In addition to filing articles of incorporation, you must create “corporate bylaws.” While bylaws do not have to be filed with the state, they are important because they set out the basic rules that govern the ongoing formalities and decisions of corporate life, such as how and when to hold regular and special meetings of directors and shareholders and the number of votes that are necessary to approve corporate decisions.
Finally, you must issue stock certificates to the initial owners (shareholders) of the corporation and record who owns the ownership interests (shares or stock) in the business.

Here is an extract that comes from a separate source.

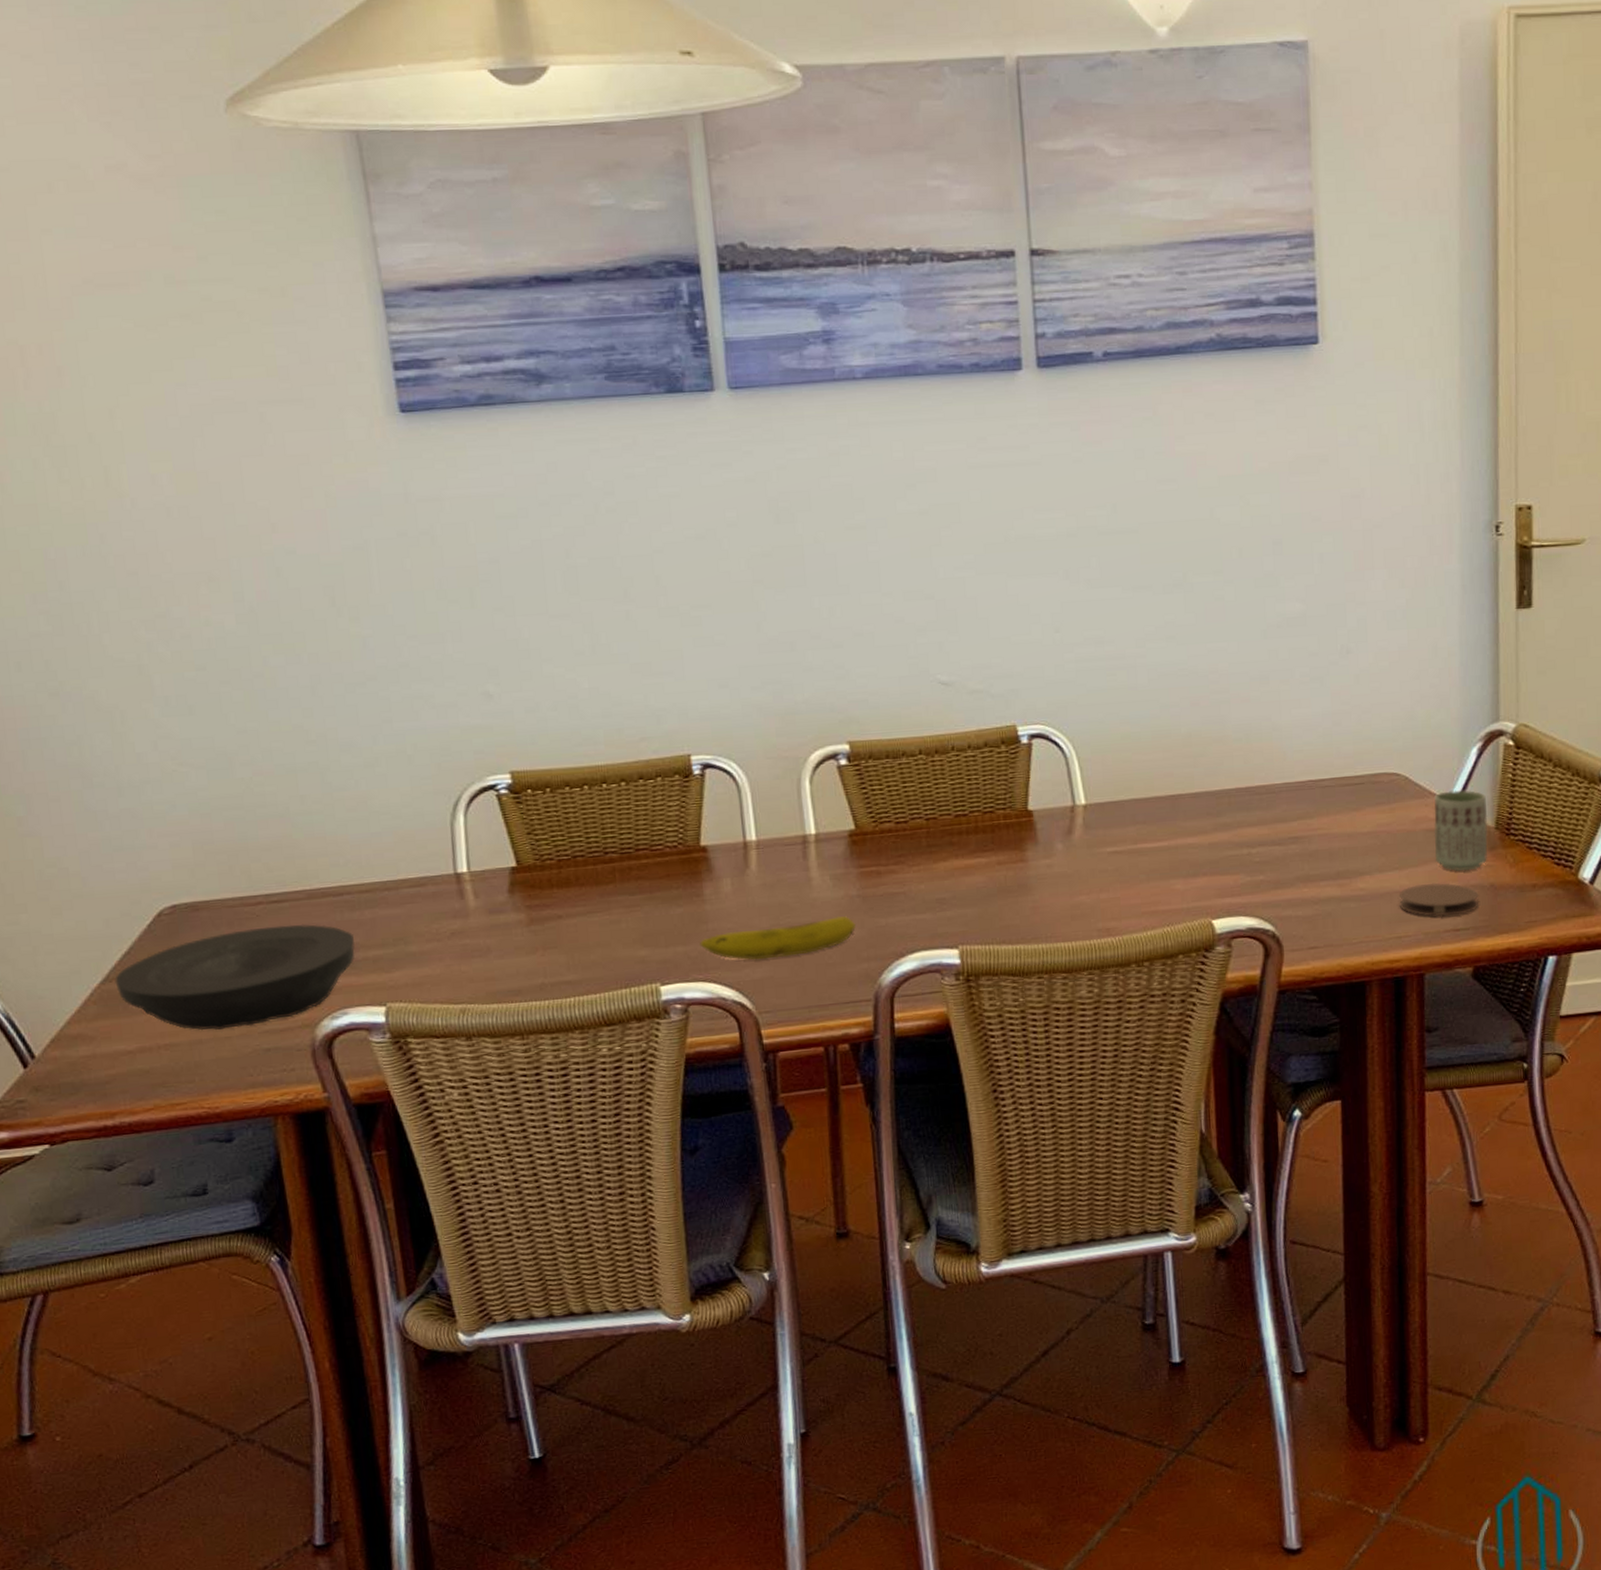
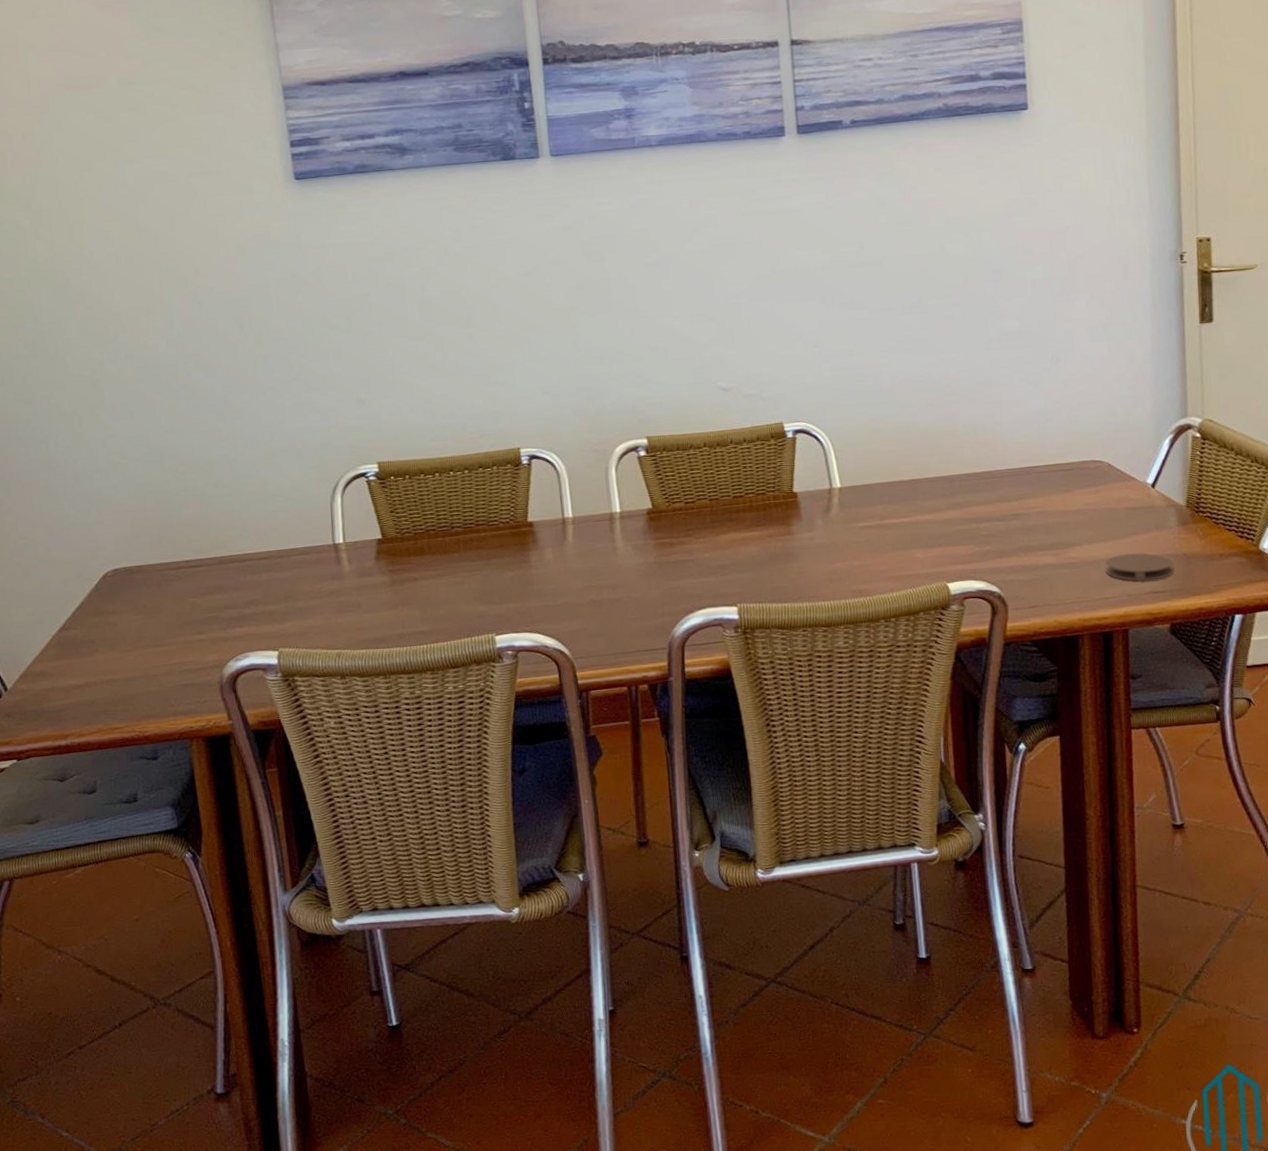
plate: present [115,924,355,1031] -> none [69,584,255,670]
fruit: present [700,915,857,960] -> none [527,579,654,615]
cup: present [1433,790,1488,871] -> none [1133,474,1180,542]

Retaining Corporate Status
Corporations and their owners must observe certain formalities to retain the corporation’s status as a separate entity. Specifically, corporations must:
- hold annual shareholders’ and directors’ meetings
- keep minutes of shareholders’ and directors’ major decisions
- make sure that corporate officers and directors sign documents in the name of the corporation
- maintain separate bank accounts from their owners
- keep detailed financial records, and
- file a separate corporate income tax return.
Close Corporation – A corporation whose shares are held by a single shareholder or a closely knit group of shareholders. Generally, there are no public investors. The shareholders are active in the conduct of the business. This type of corporation is also referred to as a closely held corporation.
Intellectual Property – A wide variety of property created by musicians, authors, artists and inventors. The federal law of intellectual property encompasses the areas of copyright, patent and trademark laws.
Piercing the Corporate Veil – The judicial act of imposing personal liability on otherwise immune corporate officers, directors and shareholders for a corporation’s fraudulent or wrongful acts.
Professional Corporation – A corporation that renders a service that requires a license or other legal authorization. Such professionals as attorneys, physicians and accountants may do business as a P.C. Incorporation does not alter professional responsibility, nor does it insulate the principals from malpractice liability.
S Corporation – A small business corporation with a limited number of shareholders. Its major significance is the fact that an S corporation usually avoids corporate income tax. Corporate losses can be claimed by the shareholders.